Energy storage is an expansive field with many possible applications and many possible technologies – attendees at the workshop will work together to highlight the appropriate applications for various energy storage technologies and find common ground on best practise and education, IRENA said.

According to IRENA literature, in some countries, energy storage – and electricity storage in particular – can mitigate the impact of adding variable electricity generation from renewables, while in other countries, the need to mitigate impact of renewables is less of a driver for deploying storage.

However, IRENA said: “In both cases, electricity storage technologies provide new opportunities for restructuring the power system. For emerging economies or isolated states, it will even allow leapfrogging to new grid systems that are more decentralised, more variable, and run without marginal costs.”

IRENA has previously issued its renewable energy roadmap, REmap 2030, which asserts that by the year 2030, the global share of power generated by renewable energy could be brought up to 44%. Without the roadmap, in a business-as-usual scenario, the 2030 percentage will be 26%, according to IRENA. At present the proportion of total power generation by renewable energy is closer to 20%.

In considering the possibility of using energy storage to help achieve this increase in renewable energy generation, the association is now looking to develop a separate roadmap for progress in energy storage at the event. IRENA claims that the 50 or so attendees at the workshop will include “policy makers, industry representatives, academics and other relevant stakeholders”.

Energy Storage Europe 2014 will be chaired by Professor Eicke R Weber, director of the Fraunhofer Institute for Solar Energy Systems. Weber also serves as president of the German energy storage association, BVES, as well as being speaker for the Fraunhofer Energy Alliance, which brings together experts in energy technologies and research, from 11 different Fraunhofer research institute to pool their knowledge and academic resources.

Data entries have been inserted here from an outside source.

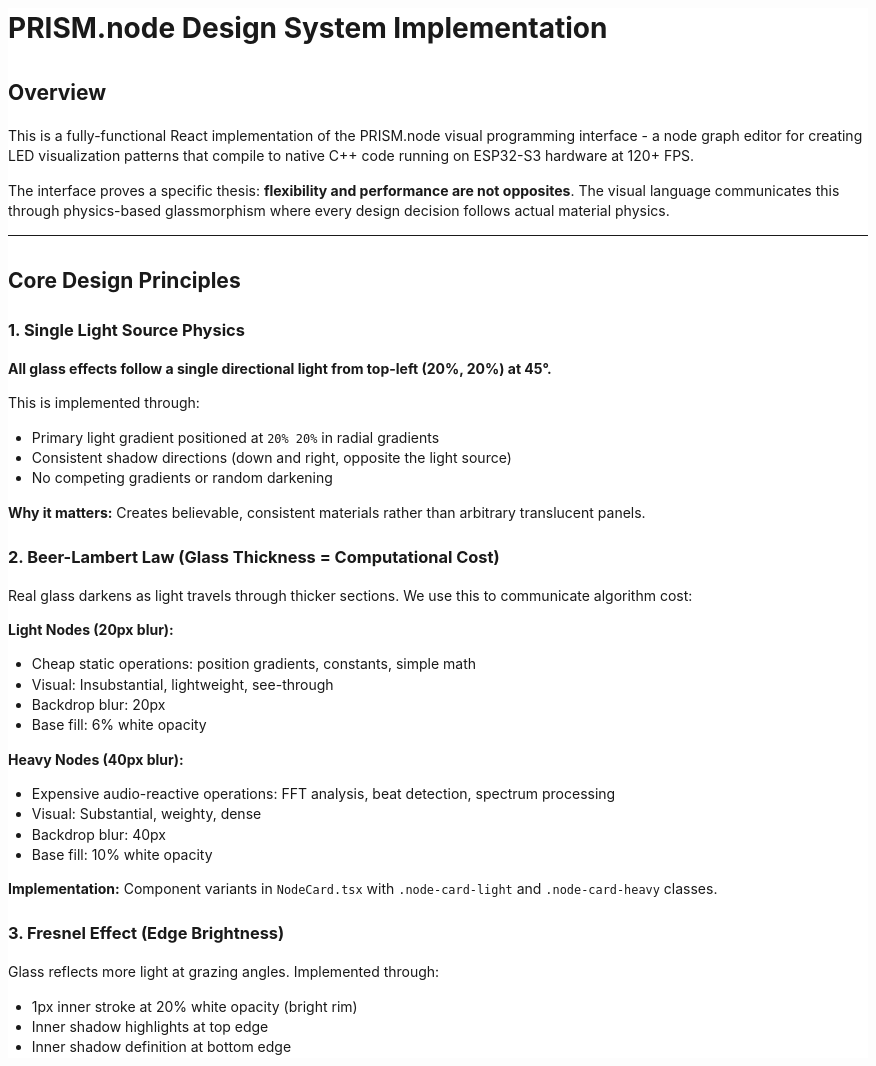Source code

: # PRISM.node Design System Implementation

## Overview

This is a fully-functional React implementation of the PRISM.node visual programming interface - a node graph editor for creating LED visualization patterns that compile to native C++ code running on ESP32-S3 hardware at 120+ FPS.

The interface proves a specific thesis: **flexibility and performance are not opposites**. The visual language communicates this through physics-based glassmorphism where every design decision follows actual material physics.

---

## Core Design Principles

### 1. Single Light Source Physics

**All glass effects follow a single directional light from top-left (20%, 20%) at 45°.**

This is implemented through:
- Primary light gradient positioned at `20% 20%` in radial gradients
- Consistent shadow directions (down and right, opposite the light source)
- No competing gradients or random darkening

**Why it matters:** Creates believable, consistent materials rather than arbitrary translucent panels.

### 2. Beer-Lambert Law (Glass Thickness = Computational Cost)

Real glass darkens as light travels through thicker sections. We use this to communicate algorithm cost:

**Light Nodes (20px blur):**
- Cheap static operations: position gradients, constants, simple math
- Visual: Insubstantial, lightweight, see-through
- Backdrop blur: 20px
- Base fill: 6% white opacity

**Heavy Nodes (40px blur):**
- Expensive audio-reactive operations: FFT analysis, beat detection, spectrum processing
- Visual: Substantial, weighty, dense
- Backdrop blur: 40px
- Base fill: 10% white opacity

**Implementation:** Component variants in `NodeCard.tsx` with `.node-card-light` and `.node-card-heavy` classes.

### 3. Fresnel Effect (Edge Brightness)

Glass reflects more light at grazing angles. Implemented through:
- 1px inner stroke at 20% white opacity (bright rim)
- Inner shadow highlights at top edge
- Inner shadow definition at bottom edge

Following the European conference and exhibition there will also be regional energy storage events throughout the year in Beijing, San Jose, Tokyo and New Delhi.

The emergence of energy storage has gained momentum recently, with the Electrical Energy Storage exhibition scheduled to be held as part of Intersolar Europe in June.

Volume 12 of Solar Business Focus, available online now, includes the feature 'Put up or shut up time for storage', based on interviews and briefings with experts and industry participants.

This article has been amended to correct an error in reporting the IRENA REmap renewable energy roadmap's projected figures.